With $120,000 in funding from FRAXA Research Foundation over 2008-2009, Dr. Ben Oostra and Dr. Femke deVrij at Erasmus University explored the miRNA pathway in Fragile X syndrome.
Understanding the Mechanism of mGluR5 Directed Therapy and the Involvement of the miRNA Pathway in Fragile X Syndrome
by Femke deVrij , 5/1/2008
FMRP is thought to be involved in the transport of dendritic mRNAs and the regulation of local mRNA translation at synaptic sites. The presumed loss of translational regulation at synaptic sites might underlie the cognitive impairment in FXS. FXS patients do not show gross brain abnormalities. However, when studied in detail, both FXS patients and Fmr1 KO mice show structural malformations of dendritic protrusions, which partly form the synaptic connections between neurons. These malformations generally correspond to an immature protrusion phenotype.

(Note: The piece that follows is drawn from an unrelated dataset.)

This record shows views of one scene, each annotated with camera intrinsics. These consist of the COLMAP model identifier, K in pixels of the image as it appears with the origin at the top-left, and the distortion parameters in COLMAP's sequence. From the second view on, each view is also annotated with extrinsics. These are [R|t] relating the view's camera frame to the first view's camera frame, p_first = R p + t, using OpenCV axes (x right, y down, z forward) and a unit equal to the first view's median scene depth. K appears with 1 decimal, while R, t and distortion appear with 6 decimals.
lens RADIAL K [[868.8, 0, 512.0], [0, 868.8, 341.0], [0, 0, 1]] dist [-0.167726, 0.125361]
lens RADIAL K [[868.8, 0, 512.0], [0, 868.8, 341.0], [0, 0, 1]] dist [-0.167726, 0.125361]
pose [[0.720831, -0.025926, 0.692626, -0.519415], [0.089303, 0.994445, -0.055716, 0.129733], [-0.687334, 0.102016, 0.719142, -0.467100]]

Our research is focused on therapeutic targets for Fragile X syndrome. mGluR5 based therapeutic approaches have already proven to be successful in several mouse and fruit fly studies. Our own results recently began to unravel the mechanism behind these therapeutic strategies. We have developed both an in vitro model to study the structural rescue of dendritic protrusions in primary hippocampal neurons and an in vivo model to study the rescue of a prepulse inhibition behavioral defect in Fmr1 KO mice. By combining therapy based studies in Fmr1 KO mice using these two models, we want to test several new mGluR5 antagonists and study the underlying molecular mechanism of mGluR5 targeted treatment.

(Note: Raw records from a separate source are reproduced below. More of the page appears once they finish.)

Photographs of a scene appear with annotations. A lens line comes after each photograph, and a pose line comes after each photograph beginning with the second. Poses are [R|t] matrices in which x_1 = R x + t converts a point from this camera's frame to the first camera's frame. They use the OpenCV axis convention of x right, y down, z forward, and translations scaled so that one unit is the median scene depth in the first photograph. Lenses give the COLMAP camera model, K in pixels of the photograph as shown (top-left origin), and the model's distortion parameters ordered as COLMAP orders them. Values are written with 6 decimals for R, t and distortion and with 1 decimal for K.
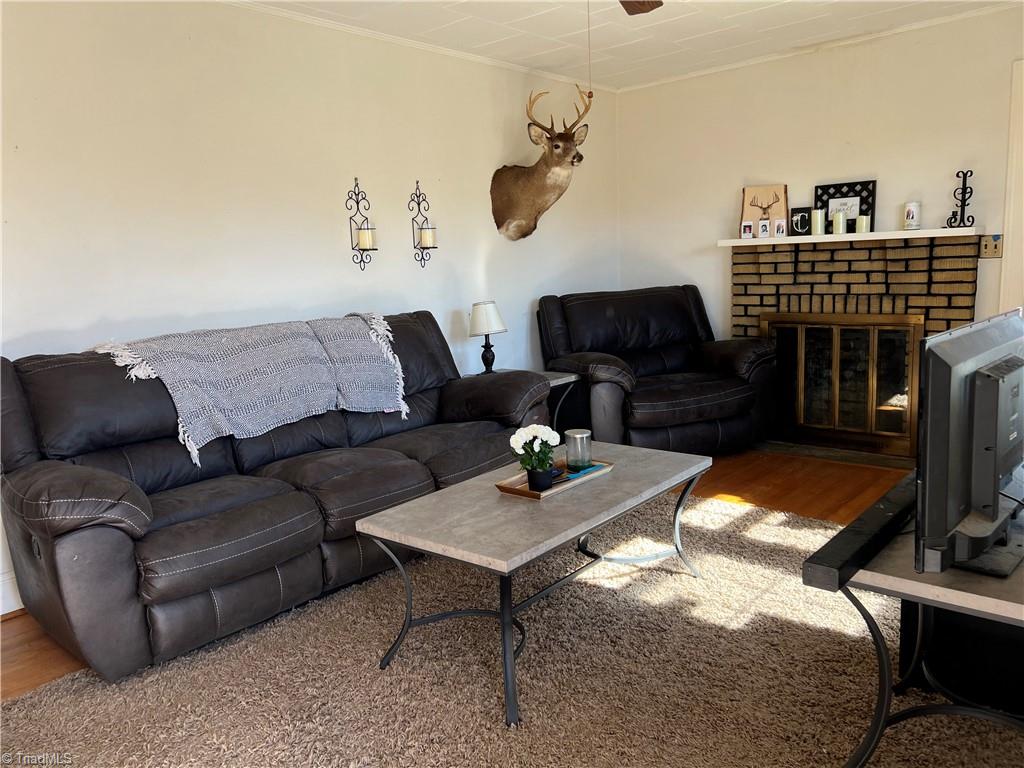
lens RADIAL K [[770.4, 0, 522.4], [0, 770.4, 382.1], [0, 0, 1]] dist [0.018678, -0.039388]
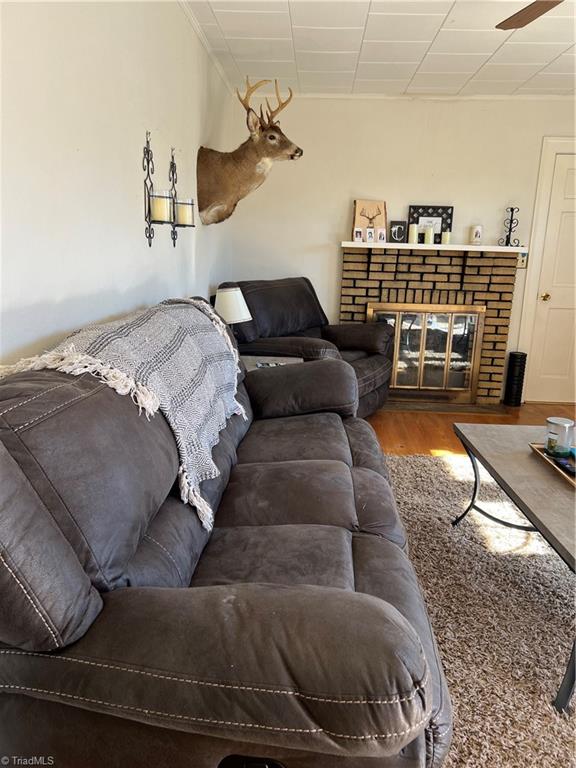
lens RADIAL K [[577.8, 0, 288.8], [0, 577.8, 386.8], [0, 0, 1]] dist [0.018678, -0.039388]
pose [[0.772114, -0.081183, 0.630277, -0.431752], [0.038342, 0.995951, 0.081314, -0.035244], [-0.634326, -0.038618, 0.772101, 0.363621]]
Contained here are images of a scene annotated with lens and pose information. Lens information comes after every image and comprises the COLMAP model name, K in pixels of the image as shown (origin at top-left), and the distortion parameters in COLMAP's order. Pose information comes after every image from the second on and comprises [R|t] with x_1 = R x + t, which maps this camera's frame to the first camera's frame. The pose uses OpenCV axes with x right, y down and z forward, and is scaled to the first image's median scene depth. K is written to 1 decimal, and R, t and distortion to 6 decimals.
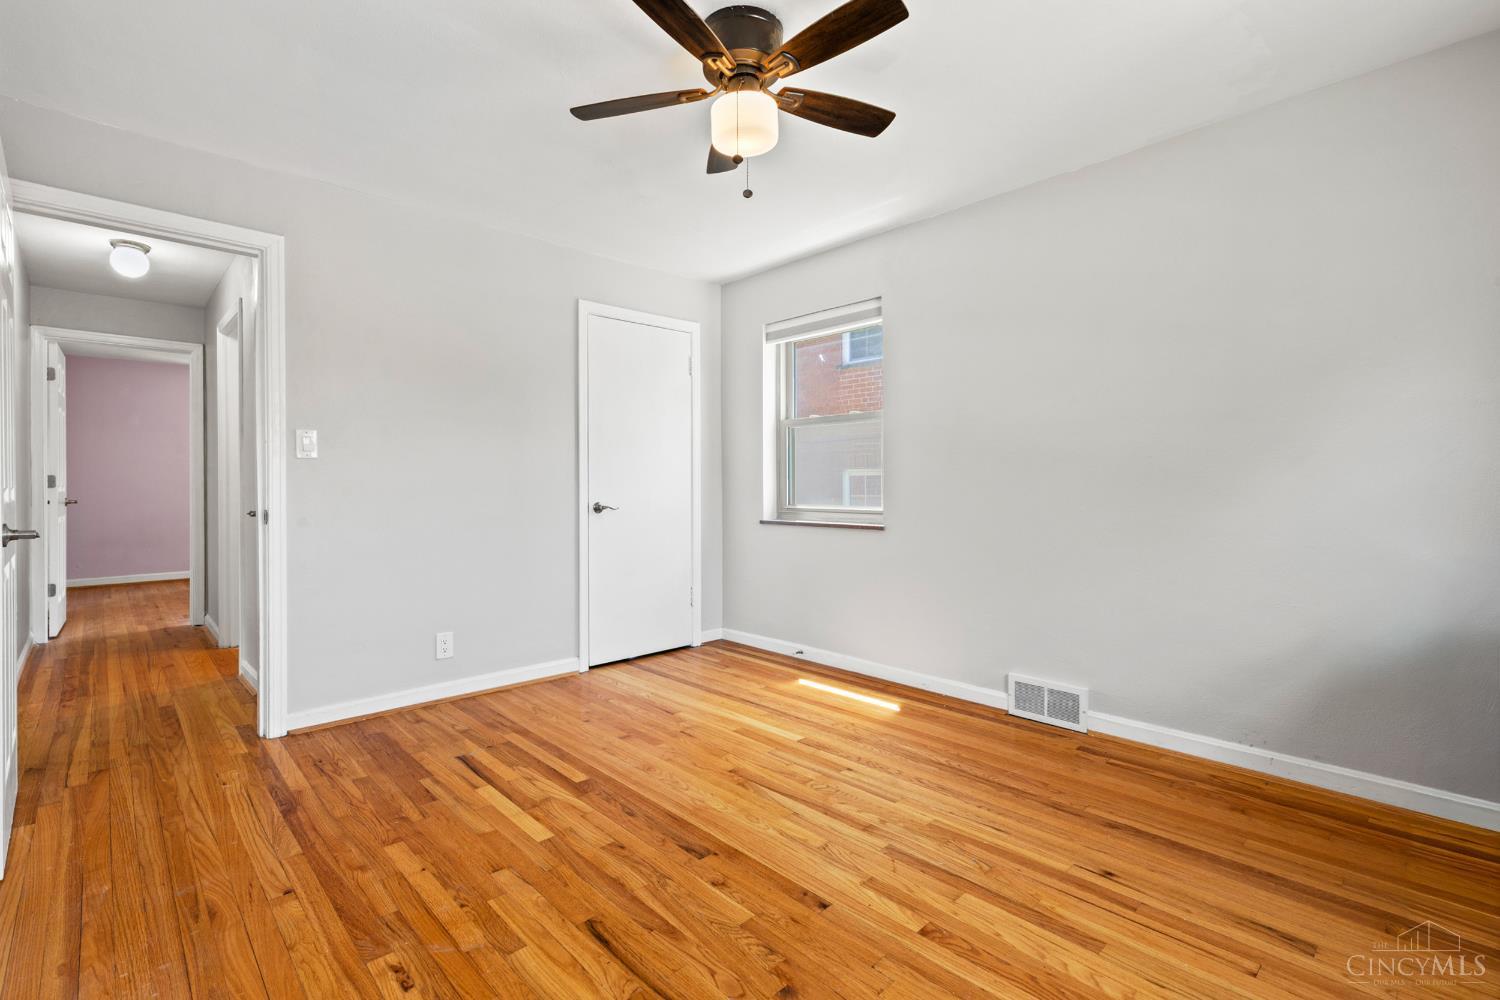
lens RADIAL K [[679.0, 0, 721.9], [0, 679.0, 490.9], [0, 0, 1]] dist [0.001854, 0.003321]
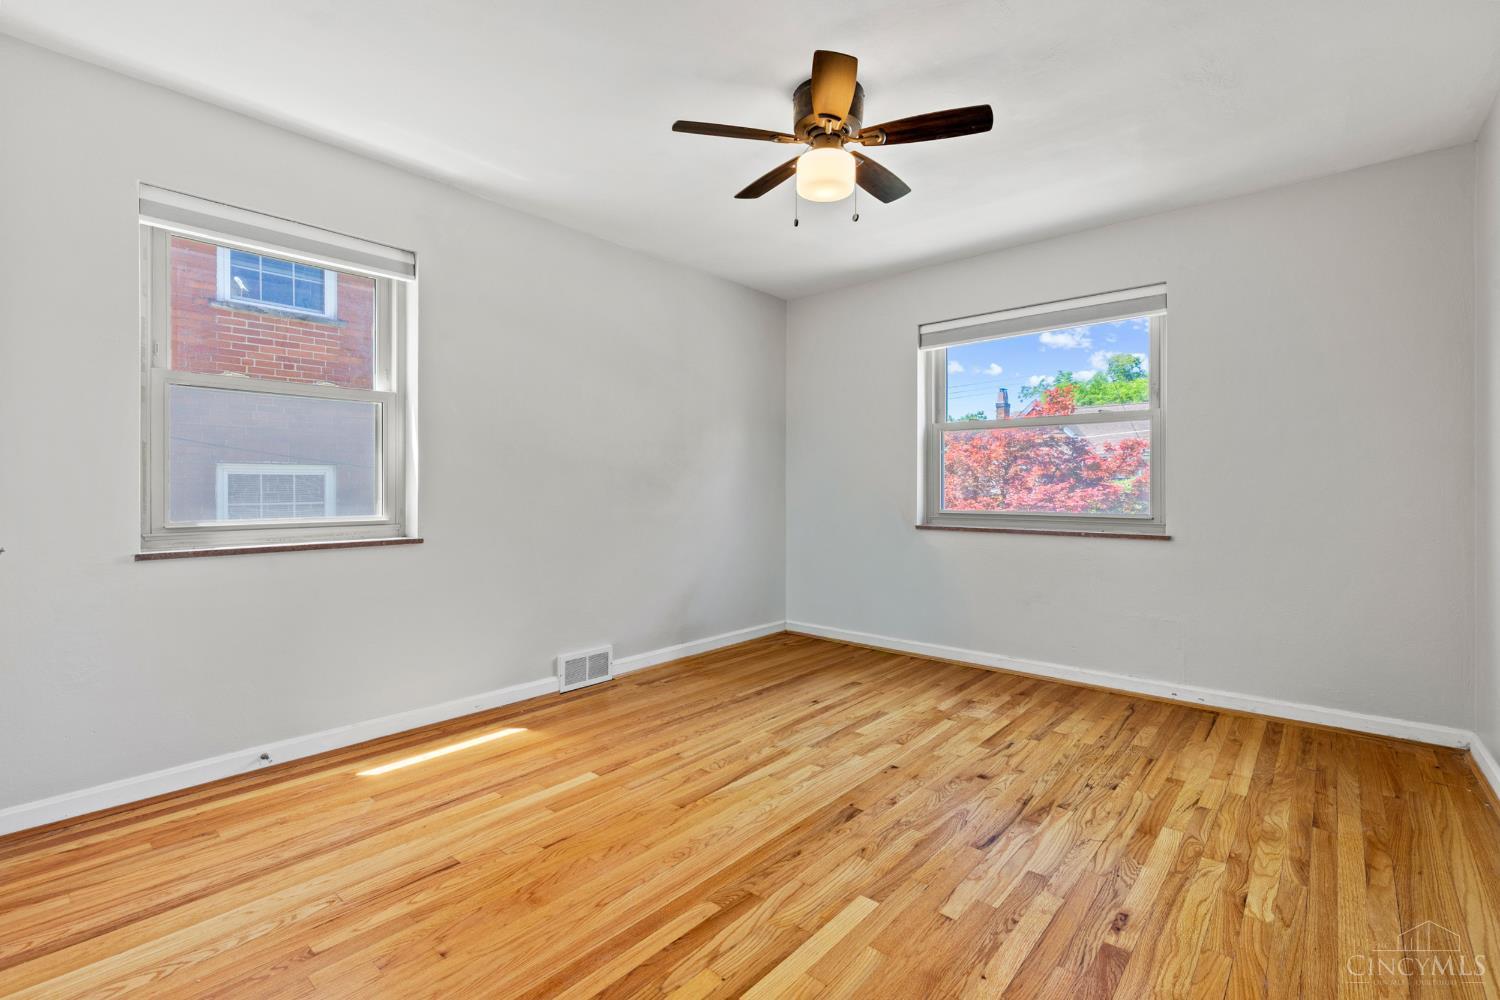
lens RADIAL K [[679.0, 0, 751.8], [0, 679.0, 492.6], [0, 0, 1]] dist [0.001854, 0.003321]
pose [[-0.117351, -0.007611, 0.993061, -0.868742], [0.009899, 0.999912, 0.008833, -0.007331], [-0.993041, 0.010867, -0.117265, 0.994104]]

Moreover, we want to pursue preliminary results that implicate the miRNA pathway as mediator of the Fragile X related protrusion morphology phenotype. miRNAs are small single-stranded regulatory RNAs that can repress the translation of target mRNAs. Our preliminary results show large differences in miRNA expression in Fmr1 KO brain compared to wild type mouse brain. We plan to further characterize these miRNAs by studying their function in relation to FXS at a cellular level in primary hippocampal neurons and biochemically in synaptosomal fractions of wild type and Fmr1 KO mouse brain material. We hypothesize that the differentially regulated miRNAs that we identified in Fmr1 KO neurons will play a role in regulating local translation at synaptic sites. Therefore, we will also study the effect of mGluR5 antagonists on the levels of these specific miRNAs. In addition, artificial regulation of miRNAs by up- or downregulating their expression in primary hippocampal neurons will allow us to study the effect of miRNA expression on protrusion morphology in Fmr1 KO neurons.
Final Report: Understanding the Mechanism of mGluR5 Directed Therapy and the Involvement of the miRNA Pathway in Fragile X Syndrome
by Femke deVrij, 11/15/2010
We have established a rescue of PPI (prepulse inhibition) deficits and abnormal spine morphology in Fmr1 KO mice with mGluR5 antagonists fenobam and AFQ056 in collaboration with Novartis. Our results have been published Levenga et al 2010.
To study the spine morphology in adult mice, we set up a Dioloistic labeling protocol to stain neurons in slices with use of a Genegun. By shooting DiI coated bullets into hippocampal brain slices of perfused animals, we are now able to quantify neurons in their original surroundings (ex vivo) in a region-specific manner. Interestingly, a Fragile X related spine phenotype in the hippocampus seemed restricted to the CA1 area, while no differences compared with wildtype neurons were found in the CA3 hippocampal area.
In the miRNA project, much time and effort was spent on the validation of miRNA data from previous experiments. Theoretically, overexpression of miRNAs that are downregulated in Fmr1 KO neurons, might have a rescue effect on protrusion morphology. Quantification of protrusion morphology after overexpression of these miRNAs is still ongoing.